Jayden squeezed his hand. It was returned almost as powerfully. “What if…”
“If,” Darren interrupted, “they say no, then there’s always next year. You are going to get good grades wherever you do your A-levels, and your writing for Stars is going to get you into a good university with those grades.”
“But St. John’s…I need St. John’s for Cambridge.”
“But you don’t need St. John’s for a good university.

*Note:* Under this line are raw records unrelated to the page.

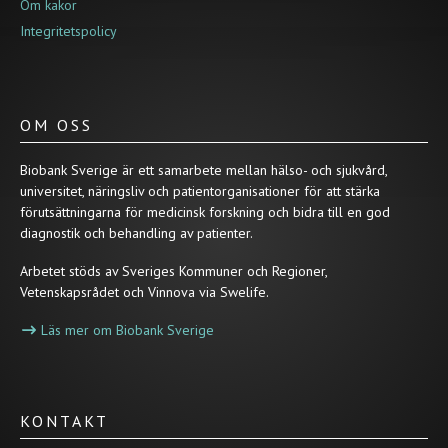
Om kakor
Integritetspolicy
OM OSS
Biobank Sverige är ett samarbete mellan hälso- och sjukvård,
universitet, näringsliv och patientorganisationer för att stärka
förutsättningarna för medicinsk forskning och bidra till en god
diagnostik och behandling av patienter.
Arbetet stöds av Sveriges Kommuner och Regioner,
Vetenskapsrådet och Vinnova via Swelife.
Läs mer om Biobank Sverige
KONTAKT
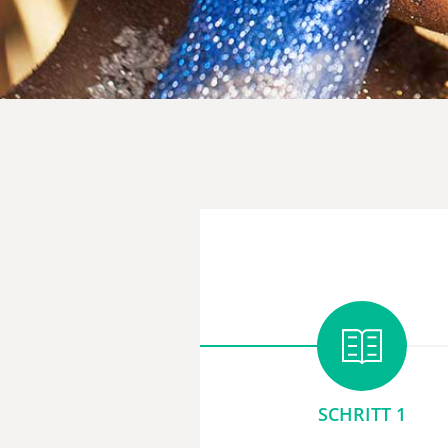
SCHRITT 1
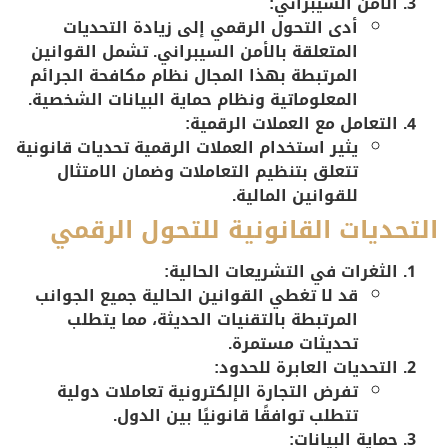
الأمن السيبراني:
أدى التحول الرقمي إلى زيادة التحديات
المتعلقة بالأمن السيبراني. تشمل القوانين
المرتبطة بهذا المجال نظام مكافحة الجرائم
المعلوماتية ونظام حماية البيانات الشخصية.
التعامل مع العملات الرقمية:
يثير استخدام العملات الرقمية تحديات قانونية
تتعلق بتنظيم التعاملات وضمان الامتثال
للقوانين المالية.
التحديات القانونية للتحول الرقمي
الثغرات في التشريعات الحالية:
قد لا تغطي القوانين الحالية جميع الجوانب
المرتبطة بالتقنيات الحديثة، مما يتطلب
تحديثات مستمرة.
التحديات العابرة للحدود:
تفرض التجارة الإلكترونية تعاملات دولية
تتطلب توافقًا قانونيًا بين الدول.
حماية البيانات:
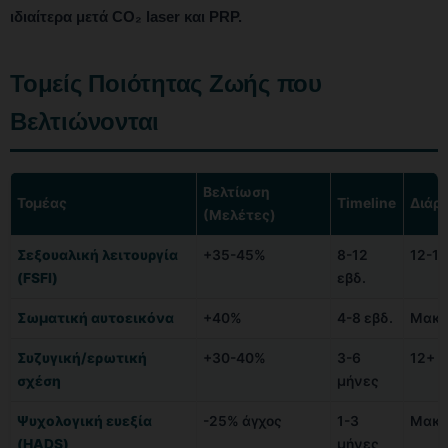
ιδιαίτερα μετά CO₂ laser και PRP.
Τομείς Ποιότητας Ζωής που
Βελτιώνονται
Βελτίωση
Τομέας
Timeline
Διάρ
(Μελέτες)
Σεξουαλική λειτουργία
+35-45%
8-12
12-18
(FSFI)
εβδ.
Σωματική αυτοεικόνα
+40%
4-8 εβδ.
Μακρ
Συζυγική/ερωτική
+30-40%
3-6
12+ 
σχέση
μήνες
Ψυχολογική ευεξία
-25% άγχος
1-3
Μακρ
(HADS)
μήνες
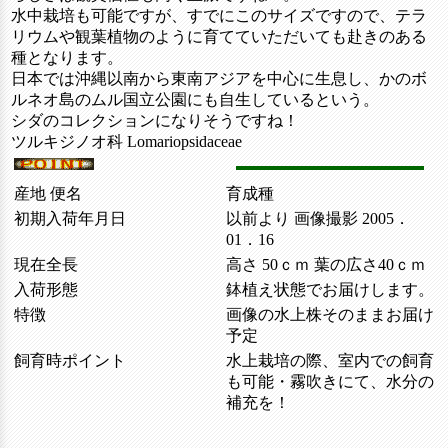
水中栽培も可能ですが、すでにこのサイズですので、テラ
リウムや観葉植物のように育てていただいても赴きのある
種となります。
日本では沖縄以南から東南アジアを中心に生息し、かのボ
ルネオ島のムル国立公園にも自生しているという。
シダのコレクションになりそうですね！
ツルキジノオ科 Lomariopsidaceae
産地 便名
育成種
初期入荷年月日
以前より 画像撮影 2005．
01．16
現在全長
高さ 50ｃｍ 葉の広さ40ｃｍ
入荷形態
鉢植え状態でお届けします。
特徴
画像の水上株そのままお届け
予定
飼育時ポイント
水上栽培の際、室内での飼育
も可能・霧吹きにて、水分の
補充を！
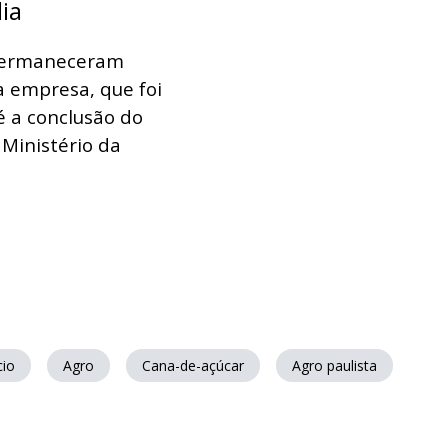
ia
 permaneceram
a empresa, que foi
é a conclusão do
 Ministério da
io
Agro
Cana-de-açúcar
Agro paulista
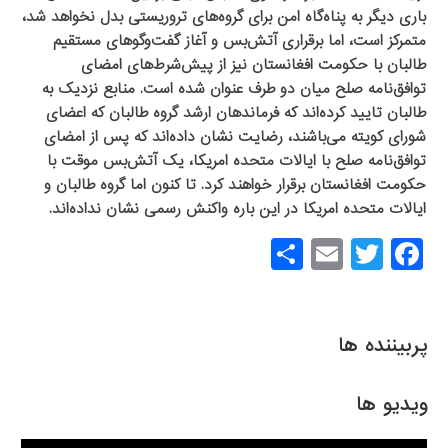
باری دیگر به پناه‌گاه امن برای گروه‌های تروریستی بدل نخواهد شد،
متمرکز است، اما برقراری آتش‌بس و آغاز گفت‌وگوهای مستقیم
طالبان با حکومت افغانستان نیز از پیش‌شرط‌های امضای
توافق‌نامه صلح میان دو طرف عنوان شده است. منابع نزدیک به
طالبان تایید کرده‌اند که فرماندهان ارشد گروه طالبان که اعضای
شورای کویته می‌باشند، رضایت نشان داده‌اند که پس از امضای
توافق‌نامه صلح با ایالات متحده امریکا، یک آتش‌بس موقت با
حکومت افغانستان برقرار خواهند کرد. تا کنون اما گروه طالبان و
ایالات متحده امریکا در این باره واکنش رسمی نشان نداده‌اند.
S
E
T
F
h
m
wi
a
ar
ail
tt
c
e
er
e
پربیننده ها
b
o
ویدیو ها
o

It just helps if you want Cambridge,” Darren insisted. “And if they say yes, then you’ve got that chance and you are going to make the best of it because I know you.”
“What do you know?” Jayden whispered.
“I know you’re ridiculously dedicated, and you’ll stop at nothing to get—and keep—what you want,” Darren said quietly, and Jayden flushed lightly, getting the distinct feeling that Darren wasn’t talking about the scholarship.
“I’m nervous,” he admitted.
“You have no reason to be,” Darren said and bounced the rubber ball off his forehead. “Whatever happens, you’re going to be one of those disgustingly successful graduates with a column in a national newspaper and a boyfriend working in the city in ten years.”
“Does the boyfriend have dark, curly hair and amazing green eyes?” Jayden asked, leaning over to drop his head onto Darren’s shoulder and stroke his hand up the inside of his arm. It was nice to be able to do it without the flinch and hiss of pain of the last several weeks.
“Just open your bloody letter,” Darren said, and Jayden laughed, kissing his neck before sitting up and turning it over in his hands. It was thin. Was thin a good thing? “Jayden, seriously. Open it, or I will lose interest and go back to my paper.”